What to do | Below are some records; copy each line in them that contains "Example".

Source material |

--- START ---

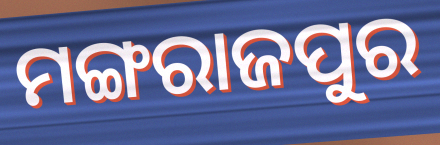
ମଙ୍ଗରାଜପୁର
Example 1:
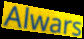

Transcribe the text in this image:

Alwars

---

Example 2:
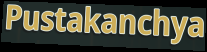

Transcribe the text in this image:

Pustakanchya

--- END ---
--- START ---

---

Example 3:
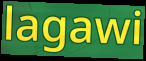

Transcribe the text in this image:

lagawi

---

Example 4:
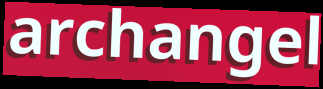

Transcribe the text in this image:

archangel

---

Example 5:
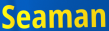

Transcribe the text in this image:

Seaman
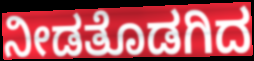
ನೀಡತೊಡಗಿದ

--- END ---

Result of this task |
Example 1:
Example 2:
Example 3:
Example 4:
Example 5:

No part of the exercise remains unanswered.